2. **Diminishing Returns for Large Model:** The `Qwen2.5-Math-72B` model shows very small improvements from the ORM method (light purple slivers), especially on MATH (+0.2%) and College Math (+1.1%).
3. **Benchmark Difficulty:** Performance varies greatly by benchmark. AIME 2024 yields the lowest scores (max 50%), while MATH and AMC 2023 allow for higher total accuracies (up to 89.4% and 87.5%, respectively).
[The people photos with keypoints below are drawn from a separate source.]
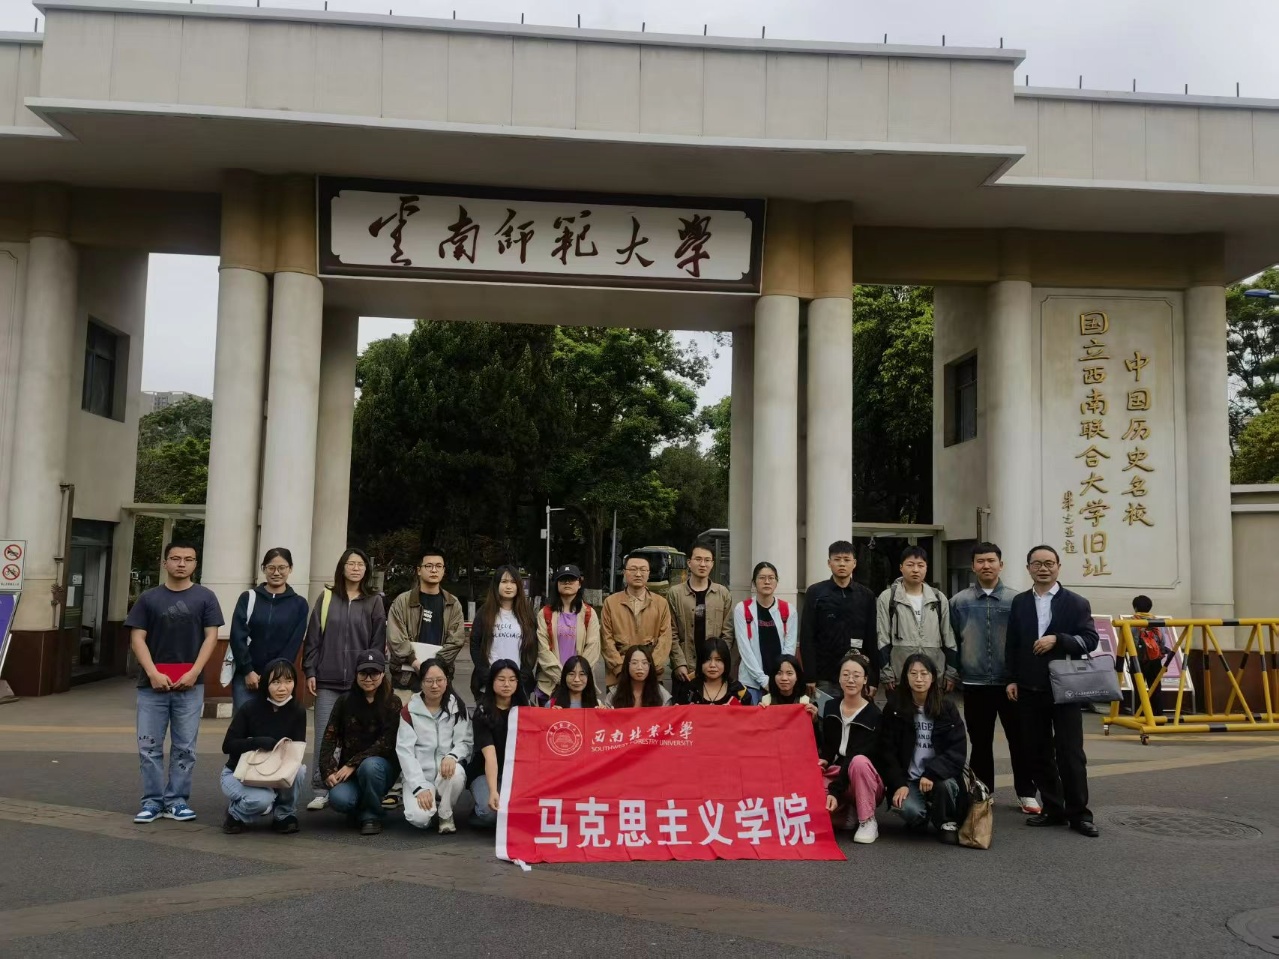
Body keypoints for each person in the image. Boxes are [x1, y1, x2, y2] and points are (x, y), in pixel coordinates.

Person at [1006, 545, 1101, 837]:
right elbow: (1012, 643)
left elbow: (1090, 639)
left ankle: (1079, 814)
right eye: (1037, 564)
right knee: (1037, 751)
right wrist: (1011, 678)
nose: (1043, 568)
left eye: (1049, 563)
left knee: (1070, 753)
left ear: (1058, 566)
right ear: (1028, 568)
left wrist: (1058, 639)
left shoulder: (1076, 603)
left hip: (1066, 689)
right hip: (1029, 687)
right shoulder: (1020, 602)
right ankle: (1053, 808)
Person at [126, 541, 224, 824]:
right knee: (149, 746)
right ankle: (152, 802)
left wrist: (194, 672)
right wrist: (152, 673)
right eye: (176, 558)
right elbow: (137, 639)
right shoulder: (148, 598)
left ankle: (177, 801)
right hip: (151, 686)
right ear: (165, 562)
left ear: (195, 564)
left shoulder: (205, 597)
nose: (182, 564)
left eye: (188, 559)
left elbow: (211, 637)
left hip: (190, 685)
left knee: (185, 747)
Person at [949, 542, 1040, 814]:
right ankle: (983, 792)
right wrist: (953, 673)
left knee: (1020, 740)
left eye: (991, 560)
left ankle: (1026, 793)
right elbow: (952, 641)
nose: (986, 565)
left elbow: (1025, 641)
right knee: (980, 743)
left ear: (1001, 564)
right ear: (973, 566)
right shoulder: (959, 602)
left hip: (1010, 683)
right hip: (974, 683)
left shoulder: (1017, 600)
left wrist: (1021, 676)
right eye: (980, 561)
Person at [302, 548, 386, 811]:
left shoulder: (374, 601)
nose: (356, 568)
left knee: (360, 736)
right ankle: (320, 788)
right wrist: (310, 670)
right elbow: (313, 637)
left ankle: (355, 785)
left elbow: (377, 642)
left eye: (361, 564)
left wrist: (374, 675)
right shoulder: (327, 597)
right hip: (327, 679)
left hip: (361, 682)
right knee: (324, 735)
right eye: (351, 563)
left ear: (366, 569)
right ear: (342, 567)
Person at [877, 653, 968, 843]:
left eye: (924, 674)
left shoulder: (946, 708)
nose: (919, 679)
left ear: (933, 677)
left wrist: (932, 773)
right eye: (913, 673)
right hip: (909, 778)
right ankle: (921, 816)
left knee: (944, 786)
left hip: (939, 777)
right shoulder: (894, 709)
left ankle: (945, 821)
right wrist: (898, 784)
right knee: (908, 809)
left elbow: (957, 750)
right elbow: (887, 752)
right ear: (906, 677)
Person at [219, 658, 308, 835]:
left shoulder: (297, 710)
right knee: (262, 800)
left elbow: (296, 750)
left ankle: (284, 815)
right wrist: (256, 742)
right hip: (240, 774)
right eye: (276, 682)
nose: (282, 688)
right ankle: (236, 814)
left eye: (288, 681)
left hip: (275, 770)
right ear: (265, 683)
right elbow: (227, 745)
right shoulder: (250, 708)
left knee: (298, 770)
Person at [319, 649, 401, 835]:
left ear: (382, 674)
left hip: (380, 767)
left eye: (374, 673)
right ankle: (359, 808)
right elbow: (330, 735)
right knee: (339, 799)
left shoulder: (393, 702)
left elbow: (387, 743)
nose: (368, 678)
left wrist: (354, 763)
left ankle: (372, 815)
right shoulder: (344, 701)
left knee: (369, 767)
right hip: (349, 770)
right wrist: (327, 770)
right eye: (363, 673)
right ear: (356, 674)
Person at [227, 547, 310, 713]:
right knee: (244, 725)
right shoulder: (248, 598)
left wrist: (275, 675)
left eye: (282, 568)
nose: (276, 573)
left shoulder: (299, 604)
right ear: (263, 569)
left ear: (290, 569)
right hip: (246, 677)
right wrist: (248, 670)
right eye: (271, 567)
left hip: (279, 680)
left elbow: (293, 644)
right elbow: (237, 636)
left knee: (274, 726)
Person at [396, 658, 472, 834]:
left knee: (457, 773)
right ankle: (428, 810)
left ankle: (446, 813)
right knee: (419, 819)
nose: (435, 686)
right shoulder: (409, 711)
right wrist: (419, 787)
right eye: (429, 681)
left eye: (440, 680)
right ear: (421, 682)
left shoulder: (457, 707)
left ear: (447, 680)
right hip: (420, 775)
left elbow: (465, 742)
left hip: (445, 773)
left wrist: (452, 756)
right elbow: (405, 753)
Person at [799, 540, 878, 700]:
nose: (842, 564)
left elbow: (871, 639)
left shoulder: (866, 595)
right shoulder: (815, 592)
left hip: (857, 674)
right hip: (824, 675)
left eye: (846, 559)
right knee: (825, 714)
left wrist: (873, 678)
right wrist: (810, 676)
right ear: (829, 563)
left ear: (854, 563)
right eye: (837, 559)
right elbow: (807, 636)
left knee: (856, 714)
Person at [819, 652, 884, 843]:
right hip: (838, 772)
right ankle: (845, 811)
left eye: (856, 675)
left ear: (865, 680)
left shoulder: (874, 715)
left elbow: (856, 754)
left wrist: (834, 791)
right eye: (846, 674)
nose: (850, 680)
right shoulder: (830, 706)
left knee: (859, 762)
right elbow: (829, 745)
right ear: (839, 678)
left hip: (864, 778)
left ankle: (867, 819)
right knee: (813, 790)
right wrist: (824, 760)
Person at [877, 546, 958, 695]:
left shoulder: (938, 598)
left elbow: (949, 637)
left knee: (933, 709)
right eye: (910, 565)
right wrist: (886, 672)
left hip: (933, 675)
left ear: (926, 568)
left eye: (920, 565)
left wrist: (951, 672)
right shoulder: (888, 597)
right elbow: (882, 638)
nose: (915, 570)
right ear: (901, 567)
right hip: (899, 675)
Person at [386, 547, 466, 697]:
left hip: (440, 680)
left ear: (443, 570)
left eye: (438, 566)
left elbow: (456, 640)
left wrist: (435, 666)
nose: (434, 570)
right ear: (419, 570)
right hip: (406, 680)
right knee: (404, 712)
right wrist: (414, 661)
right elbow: (395, 638)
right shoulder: (402, 601)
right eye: (429, 566)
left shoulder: (452, 603)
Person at [669, 539, 734, 700]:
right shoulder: (675, 594)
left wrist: (719, 662)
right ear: (689, 562)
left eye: (707, 560)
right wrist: (679, 663)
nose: (703, 564)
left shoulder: (722, 594)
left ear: (712, 564)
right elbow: (671, 632)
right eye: (698, 559)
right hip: (685, 670)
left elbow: (728, 633)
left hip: (714, 670)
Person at [468, 659, 530, 828]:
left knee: (523, 810)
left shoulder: (526, 710)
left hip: (515, 772)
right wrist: (493, 791)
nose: (506, 684)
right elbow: (490, 756)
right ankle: (477, 809)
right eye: (501, 679)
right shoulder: (483, 712)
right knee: (491, 812)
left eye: (512, 680)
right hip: (485, 771)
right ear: (492, 682)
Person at [601, 554, 673, 689]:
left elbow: (665, 640)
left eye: (643, 570)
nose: (638, 574)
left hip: (652, 676)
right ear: (624, 572)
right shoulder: (611, 603)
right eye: (633, 569)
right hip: (618, 677)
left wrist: (648, 668)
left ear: (648, 573)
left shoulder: (661, 603)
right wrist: (620, 668)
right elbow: (606, 640)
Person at [469, 565, 538, 702]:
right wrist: (487, 676)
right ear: (496, 585)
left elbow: (532, 648)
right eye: (504, 581)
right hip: (488, 684)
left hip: (518, 684)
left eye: (513, 582)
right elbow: (475, 644)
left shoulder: (527, 615)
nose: (509, 586)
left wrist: (521, 677)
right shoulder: (484, 612)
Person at [535, 564, 602, 702]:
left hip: (580, 686)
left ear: (579, 583)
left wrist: (577, 676)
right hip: (550, 687)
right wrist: (564, 678)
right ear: (556, 584)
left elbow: (593, 648)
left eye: (571, 579)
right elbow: (543, 650)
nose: (567, 583)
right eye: (562, 579)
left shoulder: (589, 614)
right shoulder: (545, 613)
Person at [734, 562, 797, 704]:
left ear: (776, 582)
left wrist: (779, 678)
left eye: (771, 578)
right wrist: (763, 680)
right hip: (750, 683)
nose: (767, 581)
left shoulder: (788, 610)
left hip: (780, 683)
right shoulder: (742, 609)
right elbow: (744, 649)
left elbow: (789, 649)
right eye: (762, 578)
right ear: (754, 582)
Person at [678, 637, 749, 706]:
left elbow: (750, 713)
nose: (712, 665)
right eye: (707, 659)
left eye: (718, 660)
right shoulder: (689, 690)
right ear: (700, 662)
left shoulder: (738, 691)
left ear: (726, 662)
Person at [1131, 594, 1169, 715]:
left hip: (1137, 659)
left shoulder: (1131, 622)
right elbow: (1163, 641)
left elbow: (1129, 641)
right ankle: (1158, 715)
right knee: (1156, 687)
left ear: (1135, 608)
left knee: (1139, 688)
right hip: (1155, 659)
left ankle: (1141, 714)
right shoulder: (1157, 621)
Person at [604, 645, 672, 707]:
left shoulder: (661, 694)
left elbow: (668, 715)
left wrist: (675, 711)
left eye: (644, 663)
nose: (640, 667)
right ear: (627, 666)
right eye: (634, 663)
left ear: (650, 666)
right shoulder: (614, 694)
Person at [760, 654, 818, 719]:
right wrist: (758, 715)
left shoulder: (807, 703)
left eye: (789, 673)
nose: (784, 678)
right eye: (779, 673)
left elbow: (812, 725)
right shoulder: (765, 702)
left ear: (797, 676)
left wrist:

4. **Model Scaling Trend:** Within the rStar models, the one based on the largest policy model (Qwen7B) generally achieves the highest total accuracy, but the smaller models (Qwen1.5B, Phi3.8B) often show larger *relative* improvements from PPM.
### Interpretation
This chart demonstrates the effectiveness of the "PPM" (likely a planning or process-based method) in boosting the mathematical reasoning performance of medium-sized language models (7B, 1.5B, 3.8B parameters). The gains are most dramatic on challenging competition-style benchmarks like AIME and AMC, where the base policy model's performance is low, suggesting PPM is particularly valuable for complex, multi-step problem-solving.
In contrast, the "ORM" (likely an outcome-based reward model) applied to the very large `Qwen2.5-Math-72B` provides minimal additional benefit. This implies that for state-of-the-art large models already fine-tuned for math, outcome-based verification may have reached a performance ceiling, or that the specific ORM method used here is less effective than PPM for these tasks. The data argues that architectural or methodological innovations (like PPM) can be more impactful than simply scaling up model size for achieving high performance on difficult mathematical reasoning tasks.